» Problem description: Wherever the string "Gliwice" occurs in a line of these records, report that line.

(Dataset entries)
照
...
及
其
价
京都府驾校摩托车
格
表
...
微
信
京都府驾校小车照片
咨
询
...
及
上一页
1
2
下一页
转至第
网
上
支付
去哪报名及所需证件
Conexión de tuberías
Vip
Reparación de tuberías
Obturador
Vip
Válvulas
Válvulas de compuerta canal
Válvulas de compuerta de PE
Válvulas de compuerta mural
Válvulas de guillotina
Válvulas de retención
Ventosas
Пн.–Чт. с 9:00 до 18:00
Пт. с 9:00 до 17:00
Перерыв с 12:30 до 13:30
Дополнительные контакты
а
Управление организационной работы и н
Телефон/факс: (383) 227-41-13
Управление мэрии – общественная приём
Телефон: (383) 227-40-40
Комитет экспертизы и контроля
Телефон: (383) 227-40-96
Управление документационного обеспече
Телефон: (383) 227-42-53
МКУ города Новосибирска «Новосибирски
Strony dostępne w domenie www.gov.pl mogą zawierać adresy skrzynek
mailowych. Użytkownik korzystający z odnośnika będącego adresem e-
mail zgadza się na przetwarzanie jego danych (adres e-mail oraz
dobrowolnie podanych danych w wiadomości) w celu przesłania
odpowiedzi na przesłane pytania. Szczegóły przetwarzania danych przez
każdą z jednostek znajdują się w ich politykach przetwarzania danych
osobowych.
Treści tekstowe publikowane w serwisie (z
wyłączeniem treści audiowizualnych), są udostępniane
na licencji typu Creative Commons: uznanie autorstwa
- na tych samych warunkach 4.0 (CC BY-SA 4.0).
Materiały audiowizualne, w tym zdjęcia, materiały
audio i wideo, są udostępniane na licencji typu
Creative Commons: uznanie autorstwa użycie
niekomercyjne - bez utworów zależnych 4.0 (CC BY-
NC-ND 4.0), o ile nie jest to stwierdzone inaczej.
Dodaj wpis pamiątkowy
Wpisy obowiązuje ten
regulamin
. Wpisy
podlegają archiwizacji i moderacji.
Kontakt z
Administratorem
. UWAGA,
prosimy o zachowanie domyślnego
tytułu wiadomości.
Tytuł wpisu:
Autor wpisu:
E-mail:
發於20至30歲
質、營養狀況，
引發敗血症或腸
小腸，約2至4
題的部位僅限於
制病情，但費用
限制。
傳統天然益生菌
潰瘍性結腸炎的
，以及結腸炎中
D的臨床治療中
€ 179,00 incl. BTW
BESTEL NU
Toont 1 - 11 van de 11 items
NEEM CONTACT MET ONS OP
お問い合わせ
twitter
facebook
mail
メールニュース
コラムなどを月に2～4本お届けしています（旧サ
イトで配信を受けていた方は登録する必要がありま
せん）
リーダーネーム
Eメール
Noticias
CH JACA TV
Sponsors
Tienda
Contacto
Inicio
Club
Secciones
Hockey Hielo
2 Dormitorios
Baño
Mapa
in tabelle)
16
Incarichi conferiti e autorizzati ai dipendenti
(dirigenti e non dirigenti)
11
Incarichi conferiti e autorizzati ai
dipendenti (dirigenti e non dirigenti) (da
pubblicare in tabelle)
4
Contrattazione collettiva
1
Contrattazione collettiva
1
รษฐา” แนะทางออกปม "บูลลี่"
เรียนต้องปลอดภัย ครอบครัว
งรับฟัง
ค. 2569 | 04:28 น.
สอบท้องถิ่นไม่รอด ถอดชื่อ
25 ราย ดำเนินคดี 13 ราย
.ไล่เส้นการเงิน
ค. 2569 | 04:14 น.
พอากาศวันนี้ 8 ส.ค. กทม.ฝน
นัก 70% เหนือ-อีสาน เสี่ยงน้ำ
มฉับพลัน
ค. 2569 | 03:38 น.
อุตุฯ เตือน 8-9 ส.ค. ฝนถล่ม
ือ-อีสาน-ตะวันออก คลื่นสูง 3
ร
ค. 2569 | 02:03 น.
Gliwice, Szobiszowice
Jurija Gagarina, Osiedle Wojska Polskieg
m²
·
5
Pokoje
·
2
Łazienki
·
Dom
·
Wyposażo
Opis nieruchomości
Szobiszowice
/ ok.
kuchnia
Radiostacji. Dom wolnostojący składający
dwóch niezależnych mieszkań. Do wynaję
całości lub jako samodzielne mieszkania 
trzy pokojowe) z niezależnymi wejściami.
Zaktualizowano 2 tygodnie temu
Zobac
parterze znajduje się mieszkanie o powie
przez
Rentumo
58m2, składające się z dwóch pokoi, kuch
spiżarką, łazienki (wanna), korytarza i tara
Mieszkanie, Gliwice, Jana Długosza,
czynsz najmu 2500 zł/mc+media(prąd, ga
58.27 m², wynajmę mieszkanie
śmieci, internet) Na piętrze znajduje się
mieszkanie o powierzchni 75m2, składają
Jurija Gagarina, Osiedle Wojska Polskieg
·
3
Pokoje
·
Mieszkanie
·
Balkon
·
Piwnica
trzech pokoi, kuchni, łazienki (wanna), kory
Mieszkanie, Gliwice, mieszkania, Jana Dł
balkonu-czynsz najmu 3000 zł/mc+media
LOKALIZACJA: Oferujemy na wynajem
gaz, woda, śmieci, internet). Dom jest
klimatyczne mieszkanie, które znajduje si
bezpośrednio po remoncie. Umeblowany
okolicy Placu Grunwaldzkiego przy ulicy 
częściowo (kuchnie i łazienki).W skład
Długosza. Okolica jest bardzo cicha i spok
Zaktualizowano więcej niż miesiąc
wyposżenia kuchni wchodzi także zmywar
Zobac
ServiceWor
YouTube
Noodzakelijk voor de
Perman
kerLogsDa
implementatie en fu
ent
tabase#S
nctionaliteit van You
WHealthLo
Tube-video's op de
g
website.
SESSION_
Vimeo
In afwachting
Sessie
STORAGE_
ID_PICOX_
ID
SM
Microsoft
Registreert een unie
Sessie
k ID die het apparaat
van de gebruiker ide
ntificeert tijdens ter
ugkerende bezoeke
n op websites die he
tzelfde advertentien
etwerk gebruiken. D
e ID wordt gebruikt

» Solution to this task:
Gliwice, Szobiszowice
Mieszkanie, Gliwice, Jana Długosza,
Mieszkanie, Gliwice, mieszkania, Jana Dł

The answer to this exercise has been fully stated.